AUFGABENSTELLUNG: Gib aus dem unten stehenden Textauszug zur Begutachtung der Steuerreform den Abschnitt von „Die Begutachtung der“ bis einschließlich „zu niedrig erachtet.“ wortgetreu wieder.

TEXTAUSZUG:
:::

Die Begutachtung der Steuerreform, die am Montag endet, hat bisher zu 200 Stellungnahmen geführt, die großteils entlang bekannter Konfliktlinien verlaufen. Umweltschutzorganisationen kritisieren, dass die Ökologisierung des Steuerrechts nicht weit genug geht, die Autofahrerklubs lehnen zusätzliche Steuern auf fossile Energieträger ab und die Arbeiterkammer drängt darauf, kleinere Einkommen stärker zu entlasten. Von vielen Seiten wird der CO2-Preis als zu niedrig erachtet.

:::

AUSGANGSDATEN:
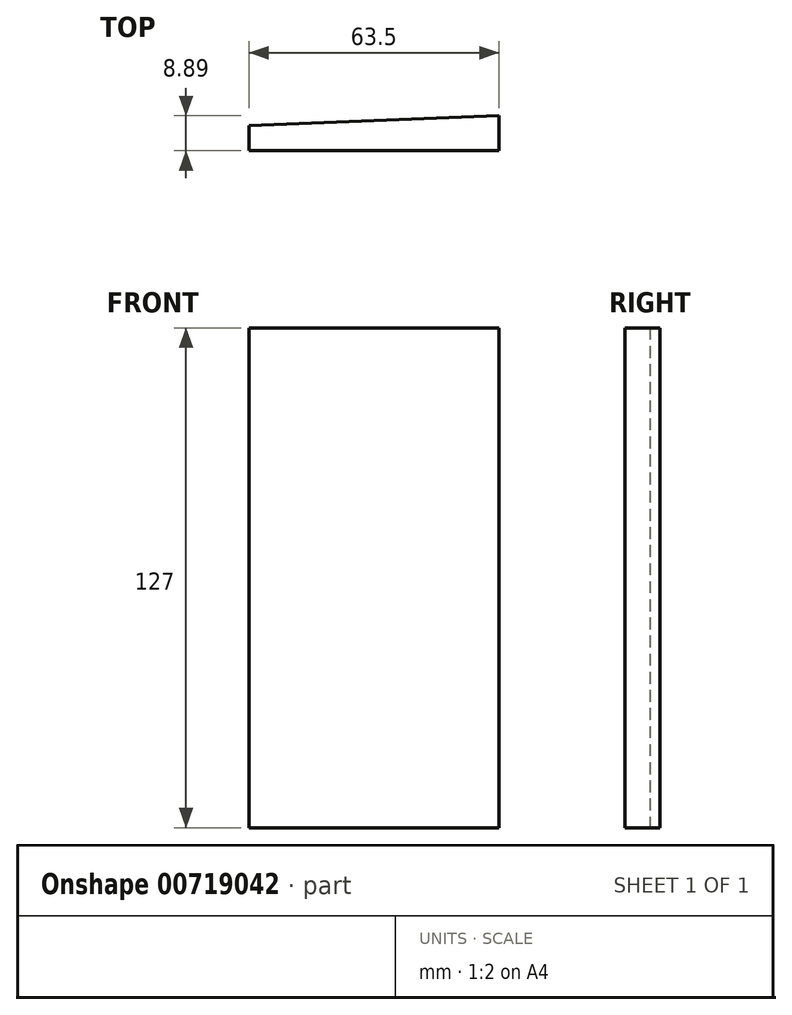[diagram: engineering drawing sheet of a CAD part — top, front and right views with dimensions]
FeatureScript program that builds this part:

:::

SCHRIFTLICHE ANTWORT:
Die Begutachtung der Steuerreform, die am Montag endet, hat bisher zu 200 Stellungnahmen geführt, die großteils entlang bekannter Konfliktlinien verlaufen. Umweltschutzorganisationen kritisieren, dass die Ökologisierung des Steuerrechts nicht weit genug geht, die Autofahrerklubs lehnen zusätzliche Steuern auf fossile Energieträger ab und die Arbeiterkammer drängt darauf, kleinere Einkommen stärker zu entlasten. Von vielen Seiten wird der CO2-Preis als zu niedrig erachtet.